Não é de somenos uma Audiência Pública, também ocorrida hoje, que articula grupo de trabalho para enfrentar despejos de moradores que vivem próximos às linhas de transmissão da Copel. O evento reuniu atingidos e movimentos sociais, que relataram desocupações e ajudaram a construir encaminhamentos.

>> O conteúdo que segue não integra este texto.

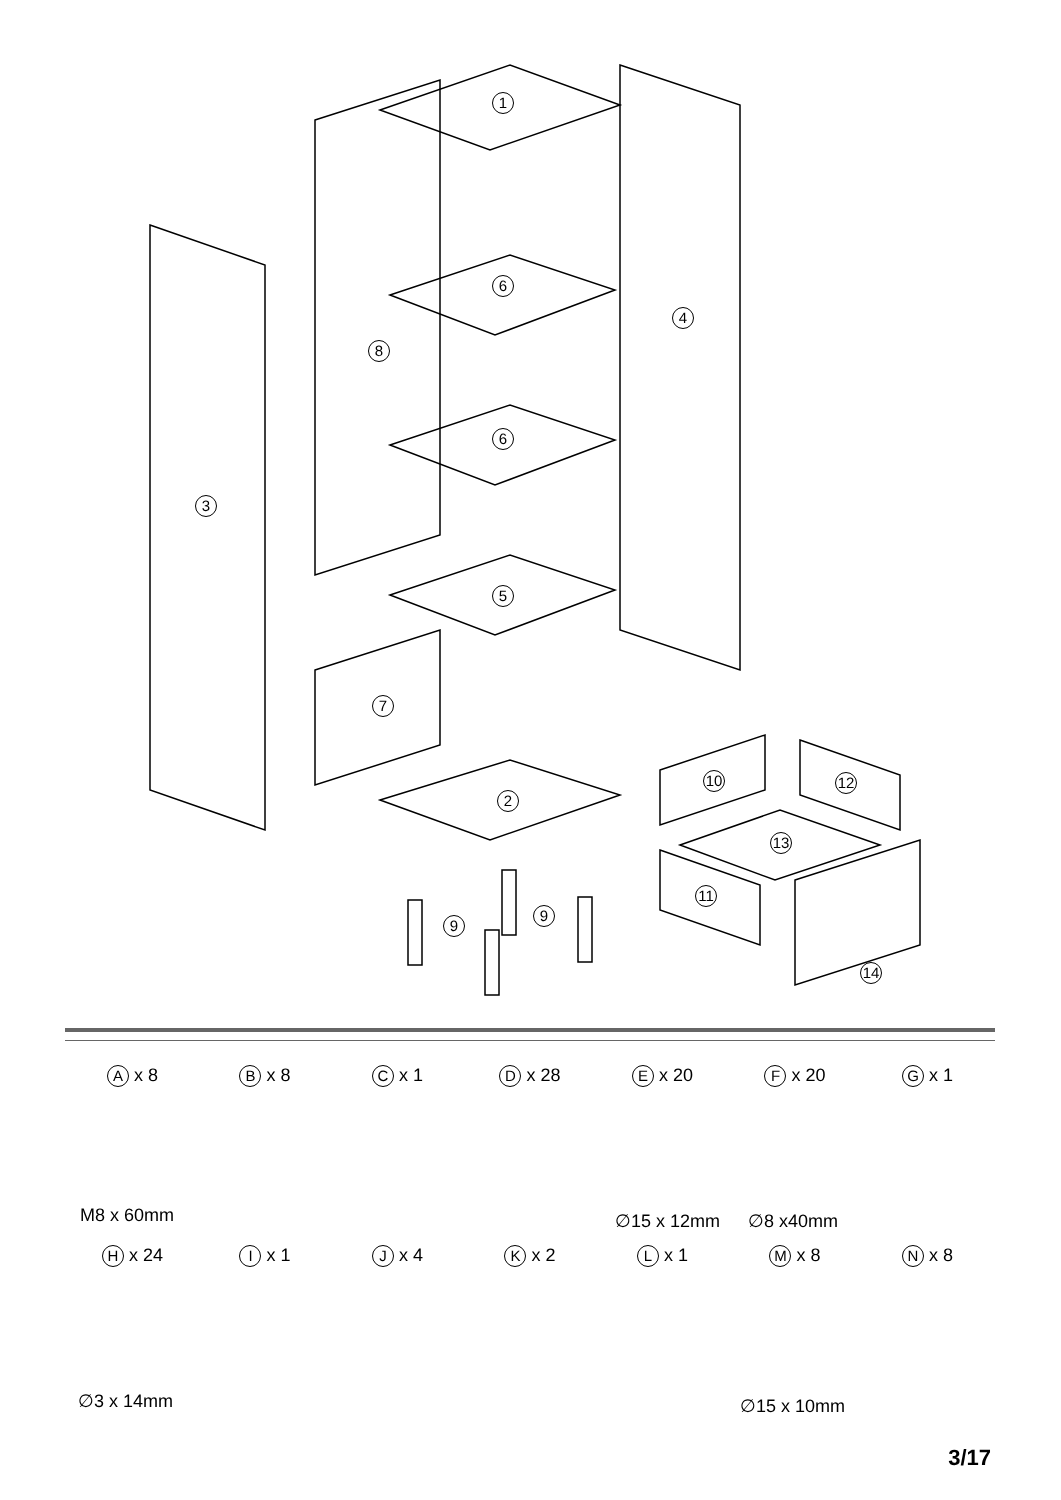1
6
6
4
8
3
5
7
2
9
9
10 12
13
11
14
A x 8
B x 8
C x 1
D x 28
E x 20
F x 20
G x 1
M8 x 60mm ∅15 x 12mm ∅8 x40mm
H x 24
I x 1
J x 4
K x 2
L x 1
M x 8
N x 8
∅3 x 14mm ∅15 x 10mm
3/17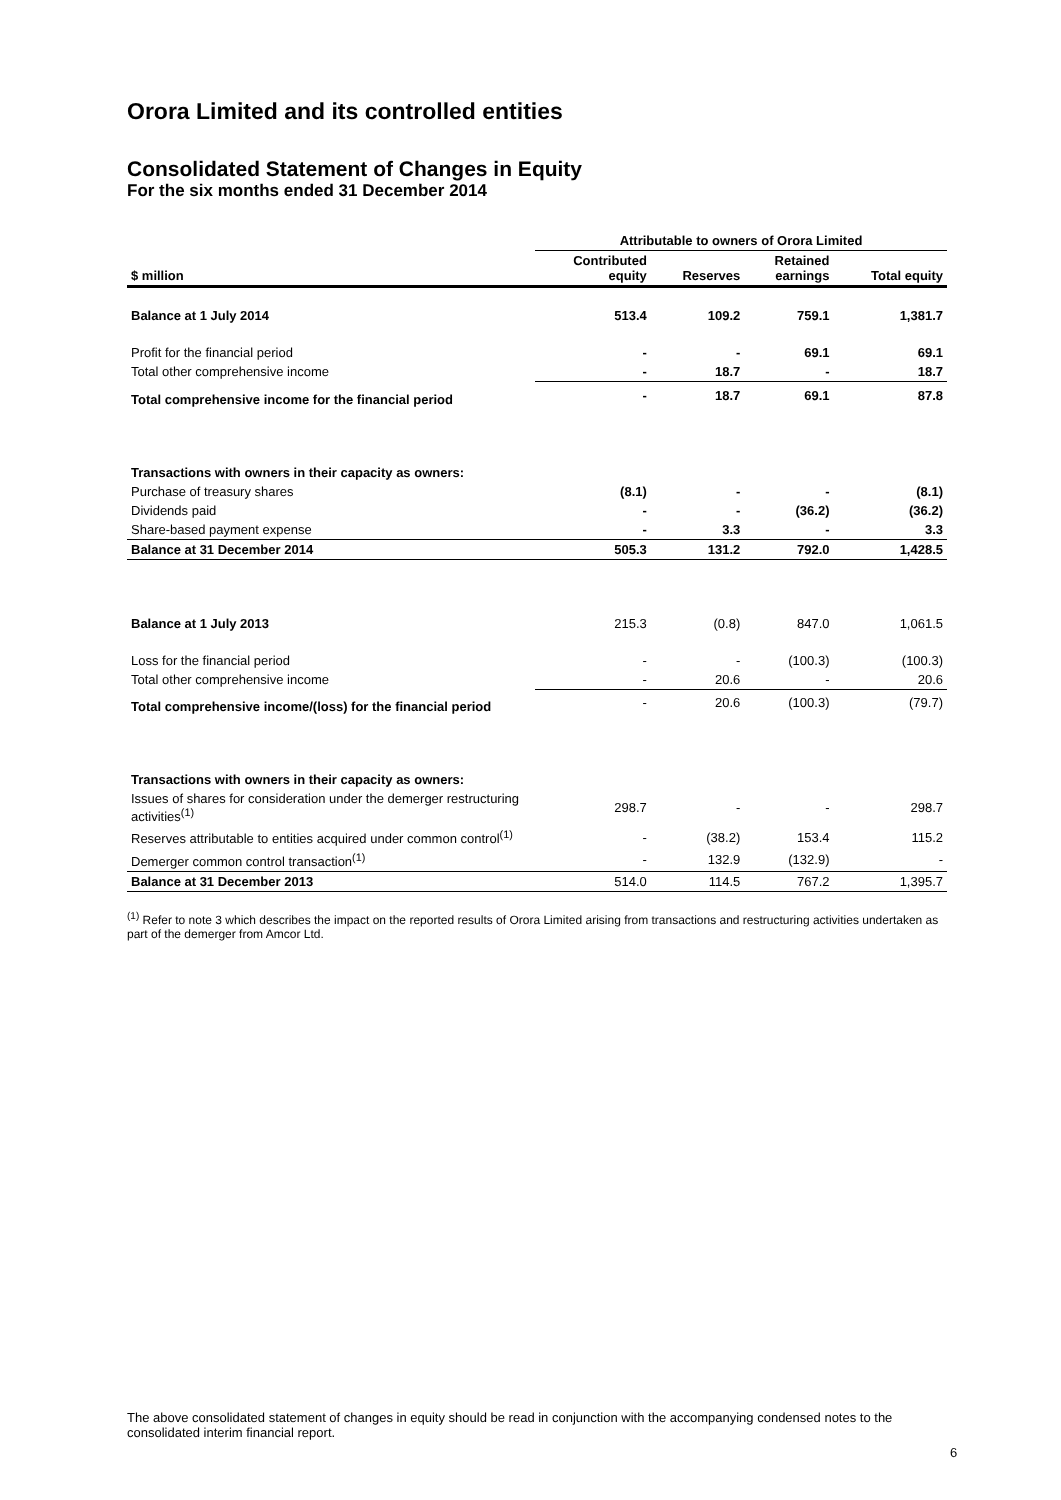Orora Limited and its controlled entities
Consolidated Statement of Changes in Equity
For the six months ended 31 December 2014
| | Attributable to owners of Orora Limited | | | |
| --- | --- | --- | --- | --- |
| $ million | Contributed equity | Reserves | Retained earnings | Total equity |
| Balance at 1 July 2014 | 513.4 | 109.2 | 759.1 | 1,381.7 |
| Profit for the financial period | - | - | 69.1 | 69.1 |
| Total other comprehensive income | - | 18.7 | - | 18.7 |
| Total comprehensive income for the financial period | - | 18.7 | 69.1 | 87.8 |
| Transactions with owners in their capacity as owners: | | | | |
| Purchase of treasury shares | (8.1) | - | - | (8.1) |
| Dividends paid | - | - | (36.2) | (36.2) |
| Share-based payment expense | - | 3.3 | - | 3.3 |
| Balance at 31 December 2014 | 505.3 | 131.2 | 792.0 | 1,428.5 |
| Balance at 1 July 2013 | 215.3 | (0.8) | 847.0 | 1,061.5 |
| Loss for the financial period | - | - | (100.3) | (100.3) |
| Total other comprehensive income | - | 20.6 | - | 20.6 |
| Total comprehensive income/(loss) for the financial period | - | 20.6 | (100.3) | (79.7) |
| Transactions with owners in their capacity as owners: | | | | |
| Issues of shares for consideration under the demerger restructuring activities<sup>(1)</sup> | 298.7 | - | - | 298.7 |
| Reserves attributable to entities acquired under common control<sup>(1)</sup> | - | (38.2) | 153.4 | 115.2 |
| Demerger common control transaction<sup>(1)</sup> | - | 132.9 | (132.9) | - |
| Balance at 31 December 2013 | 514.0 | 114.5 | 767.2 | 1,395.7 |
<sup>(1)</sup> Refer to note 3 which describes the impact on the reported results of Orora Limited arising from transactions and restructuring activities undertaken as part of the demerger from Amcor Ltd.
The above consolidated statement of changes in equity should be read in conjunction with the accompanying condensed notes to the consolidated interim financial report.
6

No plano nacional, Chiorato também usou a tribuna política contra o senador Flávio Bolsonaro (PL-RJ), após declaração feita nos Estados Unidos sobre o papel do Brasil diante da China. Em pronunciamento na ALEP, o líder oposicionista reagiu com o mote “O Brasil não é quintal de ninguém. O Brasil não está à venda”, tentando ligar a bancada estadual a um discurso de soberania nacional.

O dado político é este: a Oposição na ALEP decidiu sair da posição meramente reativa e escolheu pontos sensíveis para desgastar o governo em sequência, com denúncias, representações e cobrança sobre tarifas, salários e transparência. É uma linha de pressão pensada para furar a blindagem do Palácio Iguaçu no plenário e fora dele.